In function g, f is the callee function with actual arguments 1 and 2, whereas g is the caller function. Therefore, to properly invoke f, g needs to know three things:

  1. How to set up the calling environment.
  2. Prepare inputs for f.
  3. Get outputs from f.

While, f needs to know :

  1. Prepare environment.
  2. Get inputs prepared by g.
  3. Set outputs for g.

Those information constitue the Calling Convention of a Platform, i.e. (ISA + OS + ABI).

Caller Part

  1. Save caller saved register.
  2. pass actual argument on stack or registers.
  3. jump to subroutine.
  4. get results from stack or registers.

This calling sequence is implemented in following method in LLVM.

SDValue TargetLowering::LowerCall(TargetLowering::CallLoweringInfo &CLI,
                    SmallVectorImpl<SDValue> &InVals) const override;

The InVals should be set with call result. That is, if the result is return on stack, then InVals should contain a Load from stack to a virtual register; if the result is return at registers, the InVals should contain CopyFromReg to copy the return registers to virtual registers.

The CLI contains all the call information, such as inputs, outputs, callee function etc.

Callee Part

  1. set up function frame
  2. Save Callee saved register.
  3. get actual argument on stack or registers.
  4. Do its own operations.
  5. set outputs on stack or registers.
  6. Clean up function frame.

This is implemented in following methods in LLVM.

----

● **What to do**
**1.** Decide whether each statement below agrees with the calling-convention text. Answer yes or no, and quote the words of the text that settle it.
(a) In the callee part, setting up the function frame comes before saving callee-saved registers.
(b) When the result is returned in registers, InVals should contain a Load from the stack.
(c) The CLI includes the callee function among the call information it holds.
**2.** Write the next part of the calling-convention text, picking up after its final sentence.

● **Dataset extract**

----

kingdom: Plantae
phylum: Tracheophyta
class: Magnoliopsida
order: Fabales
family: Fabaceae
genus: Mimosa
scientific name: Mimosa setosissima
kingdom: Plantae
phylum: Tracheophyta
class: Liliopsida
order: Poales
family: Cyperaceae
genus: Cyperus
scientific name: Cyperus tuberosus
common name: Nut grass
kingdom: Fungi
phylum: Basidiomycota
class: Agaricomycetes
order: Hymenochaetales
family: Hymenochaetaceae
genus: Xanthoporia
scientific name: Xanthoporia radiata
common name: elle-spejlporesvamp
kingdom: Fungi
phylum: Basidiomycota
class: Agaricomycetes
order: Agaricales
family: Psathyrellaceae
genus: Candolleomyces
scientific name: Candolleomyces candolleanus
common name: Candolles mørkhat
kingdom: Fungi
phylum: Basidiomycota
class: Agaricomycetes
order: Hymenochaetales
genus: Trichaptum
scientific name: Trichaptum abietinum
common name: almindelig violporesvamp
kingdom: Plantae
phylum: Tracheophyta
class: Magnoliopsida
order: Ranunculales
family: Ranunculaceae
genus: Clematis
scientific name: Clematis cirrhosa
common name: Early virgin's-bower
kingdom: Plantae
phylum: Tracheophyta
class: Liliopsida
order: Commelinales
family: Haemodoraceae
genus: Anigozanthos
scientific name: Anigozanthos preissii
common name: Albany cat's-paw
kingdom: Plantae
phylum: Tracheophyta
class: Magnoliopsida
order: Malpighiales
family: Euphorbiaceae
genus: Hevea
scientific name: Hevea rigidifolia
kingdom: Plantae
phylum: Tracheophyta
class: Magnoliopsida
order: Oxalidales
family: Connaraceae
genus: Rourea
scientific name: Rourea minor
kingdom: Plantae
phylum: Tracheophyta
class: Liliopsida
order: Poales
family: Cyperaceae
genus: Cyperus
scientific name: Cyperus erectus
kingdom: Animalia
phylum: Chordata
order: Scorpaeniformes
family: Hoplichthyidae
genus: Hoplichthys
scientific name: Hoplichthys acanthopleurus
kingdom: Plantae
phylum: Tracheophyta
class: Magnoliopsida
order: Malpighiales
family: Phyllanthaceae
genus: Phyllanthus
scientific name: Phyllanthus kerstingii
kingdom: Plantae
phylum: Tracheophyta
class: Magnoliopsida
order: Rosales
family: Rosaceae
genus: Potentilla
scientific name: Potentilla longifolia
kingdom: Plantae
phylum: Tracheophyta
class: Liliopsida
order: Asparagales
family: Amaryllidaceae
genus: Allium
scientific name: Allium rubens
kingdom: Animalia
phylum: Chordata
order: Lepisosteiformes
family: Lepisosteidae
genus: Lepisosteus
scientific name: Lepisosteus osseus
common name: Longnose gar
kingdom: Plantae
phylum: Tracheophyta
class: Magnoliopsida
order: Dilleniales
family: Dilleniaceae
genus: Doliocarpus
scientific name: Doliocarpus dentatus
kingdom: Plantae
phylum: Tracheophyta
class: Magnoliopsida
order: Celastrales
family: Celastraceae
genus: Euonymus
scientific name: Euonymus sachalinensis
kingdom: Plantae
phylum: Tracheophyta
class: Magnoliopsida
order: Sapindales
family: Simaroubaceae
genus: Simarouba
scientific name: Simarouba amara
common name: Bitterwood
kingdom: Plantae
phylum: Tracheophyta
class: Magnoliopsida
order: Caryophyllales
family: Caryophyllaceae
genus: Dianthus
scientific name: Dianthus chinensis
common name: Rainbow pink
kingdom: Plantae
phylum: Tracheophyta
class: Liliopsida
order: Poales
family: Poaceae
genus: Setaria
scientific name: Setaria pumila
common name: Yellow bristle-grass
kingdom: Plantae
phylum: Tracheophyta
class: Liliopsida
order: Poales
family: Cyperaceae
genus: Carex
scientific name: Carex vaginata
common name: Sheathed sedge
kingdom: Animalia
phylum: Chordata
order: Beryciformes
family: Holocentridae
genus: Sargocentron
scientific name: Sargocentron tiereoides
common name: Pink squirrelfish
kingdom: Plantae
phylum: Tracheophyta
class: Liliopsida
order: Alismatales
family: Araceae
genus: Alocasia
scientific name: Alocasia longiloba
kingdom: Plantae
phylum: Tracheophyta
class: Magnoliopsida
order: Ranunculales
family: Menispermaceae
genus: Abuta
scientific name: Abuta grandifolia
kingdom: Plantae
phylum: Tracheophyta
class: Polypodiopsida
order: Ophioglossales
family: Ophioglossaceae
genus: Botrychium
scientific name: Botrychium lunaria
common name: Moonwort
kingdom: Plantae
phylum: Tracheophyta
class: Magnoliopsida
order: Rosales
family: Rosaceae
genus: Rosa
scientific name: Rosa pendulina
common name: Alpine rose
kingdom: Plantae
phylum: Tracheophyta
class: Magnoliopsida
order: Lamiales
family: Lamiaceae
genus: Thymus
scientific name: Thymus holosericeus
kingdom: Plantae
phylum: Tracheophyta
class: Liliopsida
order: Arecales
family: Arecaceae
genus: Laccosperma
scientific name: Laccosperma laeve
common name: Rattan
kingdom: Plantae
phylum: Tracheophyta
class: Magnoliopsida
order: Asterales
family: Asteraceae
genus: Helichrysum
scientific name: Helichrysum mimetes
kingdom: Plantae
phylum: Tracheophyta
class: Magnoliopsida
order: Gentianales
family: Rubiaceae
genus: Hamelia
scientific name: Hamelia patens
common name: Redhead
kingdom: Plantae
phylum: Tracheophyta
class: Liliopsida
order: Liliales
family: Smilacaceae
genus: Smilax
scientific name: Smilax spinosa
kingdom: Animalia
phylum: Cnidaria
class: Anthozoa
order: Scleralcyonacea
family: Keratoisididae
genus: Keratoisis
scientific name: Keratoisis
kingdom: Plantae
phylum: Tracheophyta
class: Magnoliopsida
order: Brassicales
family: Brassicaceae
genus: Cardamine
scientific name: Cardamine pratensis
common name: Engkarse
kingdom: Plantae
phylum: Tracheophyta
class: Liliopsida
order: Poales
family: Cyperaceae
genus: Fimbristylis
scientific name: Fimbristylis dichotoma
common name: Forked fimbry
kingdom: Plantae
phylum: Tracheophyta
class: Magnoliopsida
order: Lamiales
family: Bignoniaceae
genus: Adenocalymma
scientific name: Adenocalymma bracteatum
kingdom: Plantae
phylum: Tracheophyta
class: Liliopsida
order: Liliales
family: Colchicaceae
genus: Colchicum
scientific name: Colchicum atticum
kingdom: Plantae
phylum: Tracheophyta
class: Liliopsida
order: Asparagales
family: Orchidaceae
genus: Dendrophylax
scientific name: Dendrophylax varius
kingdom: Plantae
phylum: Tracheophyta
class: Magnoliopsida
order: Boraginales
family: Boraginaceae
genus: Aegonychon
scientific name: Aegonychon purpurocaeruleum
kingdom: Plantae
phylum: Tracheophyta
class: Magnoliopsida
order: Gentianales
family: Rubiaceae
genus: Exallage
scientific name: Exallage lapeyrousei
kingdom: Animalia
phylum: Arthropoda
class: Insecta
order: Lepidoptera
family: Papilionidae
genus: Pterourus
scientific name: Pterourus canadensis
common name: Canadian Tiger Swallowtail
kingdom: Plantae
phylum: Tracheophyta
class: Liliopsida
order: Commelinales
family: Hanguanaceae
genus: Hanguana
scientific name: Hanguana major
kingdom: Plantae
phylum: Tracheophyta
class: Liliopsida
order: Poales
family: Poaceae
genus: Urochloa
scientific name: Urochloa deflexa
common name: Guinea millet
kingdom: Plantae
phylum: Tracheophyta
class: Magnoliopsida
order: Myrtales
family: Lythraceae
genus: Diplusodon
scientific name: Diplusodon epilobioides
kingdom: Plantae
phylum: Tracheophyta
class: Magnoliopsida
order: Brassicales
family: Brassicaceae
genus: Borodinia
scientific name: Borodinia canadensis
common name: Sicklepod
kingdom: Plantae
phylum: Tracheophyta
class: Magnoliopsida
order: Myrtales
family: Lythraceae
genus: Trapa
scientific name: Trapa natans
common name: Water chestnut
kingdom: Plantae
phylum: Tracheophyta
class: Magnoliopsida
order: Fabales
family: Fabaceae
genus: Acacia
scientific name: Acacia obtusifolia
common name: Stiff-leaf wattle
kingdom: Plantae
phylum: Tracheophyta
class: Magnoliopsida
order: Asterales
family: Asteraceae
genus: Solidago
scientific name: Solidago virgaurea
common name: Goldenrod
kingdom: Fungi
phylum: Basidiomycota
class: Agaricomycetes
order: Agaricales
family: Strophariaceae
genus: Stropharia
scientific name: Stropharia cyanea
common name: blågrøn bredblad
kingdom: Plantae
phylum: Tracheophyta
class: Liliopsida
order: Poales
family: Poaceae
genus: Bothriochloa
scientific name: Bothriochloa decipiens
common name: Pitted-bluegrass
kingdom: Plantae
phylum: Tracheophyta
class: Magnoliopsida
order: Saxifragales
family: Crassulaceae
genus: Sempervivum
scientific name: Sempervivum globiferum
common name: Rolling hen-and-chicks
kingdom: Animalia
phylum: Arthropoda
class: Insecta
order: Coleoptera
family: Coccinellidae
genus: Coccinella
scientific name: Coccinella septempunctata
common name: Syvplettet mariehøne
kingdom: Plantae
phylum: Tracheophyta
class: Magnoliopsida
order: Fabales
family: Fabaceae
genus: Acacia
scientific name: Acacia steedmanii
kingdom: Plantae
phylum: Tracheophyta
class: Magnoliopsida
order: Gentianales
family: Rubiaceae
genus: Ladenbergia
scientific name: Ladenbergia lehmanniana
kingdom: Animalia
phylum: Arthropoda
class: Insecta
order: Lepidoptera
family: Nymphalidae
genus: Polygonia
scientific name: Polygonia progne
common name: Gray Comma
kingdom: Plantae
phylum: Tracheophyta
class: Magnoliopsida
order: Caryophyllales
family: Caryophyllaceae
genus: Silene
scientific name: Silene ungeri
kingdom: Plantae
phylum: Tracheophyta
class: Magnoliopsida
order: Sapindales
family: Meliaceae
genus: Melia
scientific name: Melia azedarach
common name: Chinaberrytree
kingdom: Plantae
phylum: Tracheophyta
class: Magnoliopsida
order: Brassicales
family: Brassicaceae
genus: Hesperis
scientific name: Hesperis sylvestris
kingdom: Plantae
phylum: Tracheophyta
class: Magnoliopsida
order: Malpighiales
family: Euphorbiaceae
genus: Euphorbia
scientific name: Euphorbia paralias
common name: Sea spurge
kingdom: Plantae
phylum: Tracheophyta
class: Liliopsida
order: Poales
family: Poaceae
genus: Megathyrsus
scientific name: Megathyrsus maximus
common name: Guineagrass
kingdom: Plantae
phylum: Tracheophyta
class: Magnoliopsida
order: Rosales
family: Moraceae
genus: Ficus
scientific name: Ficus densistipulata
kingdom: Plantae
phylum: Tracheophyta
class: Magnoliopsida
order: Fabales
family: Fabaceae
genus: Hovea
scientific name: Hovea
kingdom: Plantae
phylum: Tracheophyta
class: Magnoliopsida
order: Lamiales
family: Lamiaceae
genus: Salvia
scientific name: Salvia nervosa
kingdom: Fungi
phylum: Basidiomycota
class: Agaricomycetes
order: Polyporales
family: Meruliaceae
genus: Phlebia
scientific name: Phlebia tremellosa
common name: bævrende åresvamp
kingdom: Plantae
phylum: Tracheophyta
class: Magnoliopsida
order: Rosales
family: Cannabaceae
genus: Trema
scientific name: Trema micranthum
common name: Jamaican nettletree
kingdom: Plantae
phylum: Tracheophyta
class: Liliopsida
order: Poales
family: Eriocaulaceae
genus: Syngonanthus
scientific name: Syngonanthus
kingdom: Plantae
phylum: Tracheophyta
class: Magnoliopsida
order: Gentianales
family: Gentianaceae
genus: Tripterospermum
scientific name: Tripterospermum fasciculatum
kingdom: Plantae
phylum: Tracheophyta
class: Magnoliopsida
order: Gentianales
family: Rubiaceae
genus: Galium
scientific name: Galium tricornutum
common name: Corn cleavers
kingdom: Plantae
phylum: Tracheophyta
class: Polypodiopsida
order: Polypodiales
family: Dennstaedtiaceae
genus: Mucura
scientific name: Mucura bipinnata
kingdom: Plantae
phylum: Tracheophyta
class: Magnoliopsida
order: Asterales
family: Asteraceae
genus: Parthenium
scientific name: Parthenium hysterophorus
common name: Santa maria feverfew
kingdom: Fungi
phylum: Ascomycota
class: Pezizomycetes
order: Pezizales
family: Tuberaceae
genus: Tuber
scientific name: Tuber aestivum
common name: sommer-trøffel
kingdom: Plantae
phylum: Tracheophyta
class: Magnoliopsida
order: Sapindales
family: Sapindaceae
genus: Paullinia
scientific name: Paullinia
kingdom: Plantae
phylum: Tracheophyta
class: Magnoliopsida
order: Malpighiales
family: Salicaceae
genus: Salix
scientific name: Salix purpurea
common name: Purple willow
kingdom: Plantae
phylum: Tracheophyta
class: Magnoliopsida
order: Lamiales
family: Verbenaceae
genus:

----

● **Numbered responses**
**1.**
(a) Yes: "1. set up function frame" and "2. Save Callee saved register."
(b) No: "if the result is return at registers, the InVals should contain CopyFromReg to copy the return registers to virtual registers."
(c) Yes: "The CLI contains all the call information, such as inputs, outputs, callee function etc."

**2.**
void TargetFrameLowering::determineCalleeSaves(MachineFunction &MF, 
                            BitVector &SavedRegs,
                            RegScavenger *RS) const override;

bool TargetFrameLowering::spillCalleeSavedRegisters(MachineBasicBlock &MBB,
                                 MachineBasicBlock::iterator MI,
                                 ArrayRef<CalleeSavedInfo> CSI,
                                 const TargetRegisterInfo *TRI) const override;

void TargetFrameLowering::emitPrologue(MachineFunction &MF, 
                                      MachineBasicBlock &MBB) const override;

SDValue TargetLowering::LowerFormalArguments(SDValue Chain, 
                               CallingConv::ID CallConv,
                               bool IsVarArg,
                               const SmallVectorImpl<ISD::InputArg> &Ins,
                               const SDLoc &dl, SelectionDAG &DAG,
                               SmallVectorImpl<SDValue> &InVals) const override;

bool TargetLowering::CanLowerReturn(CallingConv::ID CallConv,
                      MachineFunction &MF,
                      bool isVarArg,
                      const SmallVectorImpl<ISD::OutputArg> &Outs,
                      LLVMContext &Context) const override;

SDValue TargetLowering::LowerReturn(SDValue Chain, 
                      CallingConv::ID CallConv, bool IsVarArg,
                      const SmallVectorImpl<ISD::OutputArg> &Outs,
                      const SmallVectorImpl<SDValue> &OutVals, const SDLoc &dl,
                      SelectionDAG &DAG) const override;

void TargetFrameLowering::emitEpilogue(MachineFunction &MF, 
                                       MachineBasicBlock &MBB) const override;

In LowerFormalArguments(), first thing to do is to analyze the Ins to see where the incoming arguments stored, then construct corresponding instructions (Load or CopyFromReg) to get those arguments into virtual register for further processing in InVals.

In LowerReturn(), it is similar, but in reversed way, that is to analyze the Outs to see where the outputs stored, then construct corresponding instructions (Store or CopyToReg) to set those outputs into memory or registers  in OutVals.